Books / Sullatober Dalton / Uncategorized

Coming out of Lockdown

When you think of it, when the people heard that the monarchy was being restored in the shape of Charles 11 it must have been like the announcement of the vaccine; people would be able to dance again and celebrate Christmas. The trouble was, old Charlie seems to have gone overboard and turned it into an excuse for all kinds of goings on. It has always been said that his religion and that of his brother that led to their replacement but, with his extra-marital affairs, he’s never sounded a very serious Roman Catholic to me; he may have wanted other people to do as they should, but he certainly didn’t set much of an example. It must have created total confusion in the minds of the people – should they follow the King, or the Pope, or the Puritans? All, at that time, extremes.

All this makes me think the mood of the people wasn’t set so much on a Protestant succession as on finding some middle way and the Dutch background of William of Orange offered that.
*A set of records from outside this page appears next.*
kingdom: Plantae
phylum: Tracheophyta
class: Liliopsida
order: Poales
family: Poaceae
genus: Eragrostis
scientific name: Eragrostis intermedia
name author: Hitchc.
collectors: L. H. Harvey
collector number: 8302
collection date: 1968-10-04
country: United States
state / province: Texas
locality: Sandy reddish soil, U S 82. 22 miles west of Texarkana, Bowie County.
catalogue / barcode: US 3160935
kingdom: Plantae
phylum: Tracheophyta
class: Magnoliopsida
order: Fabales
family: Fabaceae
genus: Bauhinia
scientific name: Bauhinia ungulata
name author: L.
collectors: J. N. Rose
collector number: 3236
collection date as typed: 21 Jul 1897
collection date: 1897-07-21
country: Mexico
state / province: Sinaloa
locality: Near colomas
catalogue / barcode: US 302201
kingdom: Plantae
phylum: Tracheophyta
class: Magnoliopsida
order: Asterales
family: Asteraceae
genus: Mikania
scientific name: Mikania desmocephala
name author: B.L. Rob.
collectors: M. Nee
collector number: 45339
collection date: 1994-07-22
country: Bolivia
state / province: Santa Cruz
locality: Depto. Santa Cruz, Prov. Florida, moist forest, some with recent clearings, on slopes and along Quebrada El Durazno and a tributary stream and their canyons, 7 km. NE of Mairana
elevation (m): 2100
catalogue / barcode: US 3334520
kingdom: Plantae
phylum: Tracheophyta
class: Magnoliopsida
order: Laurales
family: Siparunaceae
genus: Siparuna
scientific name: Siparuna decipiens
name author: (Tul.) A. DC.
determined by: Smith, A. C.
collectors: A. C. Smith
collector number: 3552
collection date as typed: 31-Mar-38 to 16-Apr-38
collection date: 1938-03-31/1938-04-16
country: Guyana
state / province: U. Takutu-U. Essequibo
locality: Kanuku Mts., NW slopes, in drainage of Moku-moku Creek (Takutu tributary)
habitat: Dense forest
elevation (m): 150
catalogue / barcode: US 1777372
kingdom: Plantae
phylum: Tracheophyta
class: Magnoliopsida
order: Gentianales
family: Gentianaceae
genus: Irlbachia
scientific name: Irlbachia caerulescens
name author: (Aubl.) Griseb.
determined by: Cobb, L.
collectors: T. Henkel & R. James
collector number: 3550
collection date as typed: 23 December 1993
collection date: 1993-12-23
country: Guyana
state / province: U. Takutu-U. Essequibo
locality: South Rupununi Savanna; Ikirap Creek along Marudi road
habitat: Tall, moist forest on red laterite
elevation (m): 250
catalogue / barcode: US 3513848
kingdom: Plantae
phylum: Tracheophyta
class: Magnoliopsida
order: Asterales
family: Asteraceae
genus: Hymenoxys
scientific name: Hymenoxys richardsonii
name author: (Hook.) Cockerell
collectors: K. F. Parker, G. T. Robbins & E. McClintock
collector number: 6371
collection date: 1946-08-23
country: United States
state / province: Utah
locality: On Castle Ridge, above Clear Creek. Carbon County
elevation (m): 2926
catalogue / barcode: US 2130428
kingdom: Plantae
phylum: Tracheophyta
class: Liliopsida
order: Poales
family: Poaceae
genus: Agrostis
He wasn’t ideal, he was never really popular, but he was a way out. Not only that but, instead of using people from one part of the kingdom to subdue another part, he brought foreigners to do it, and united the whole country in their moans over the enforcers. The Stuarts never learned from that and kept splitting their realm, particularly Scotland, by bringing Highlanders down to teach the Lowlanders loyalty.

The other thing that never seemed to penetrate was that the main foreign trade rivals of London, Bristol, and in growing importance, Liverpool and Glasgow, was France. The French understood it and, at every opportunity, created turmoil and uncertainty in mainland Britain from the time of the marriage of Princess Mary to the Dauphine to Culloden.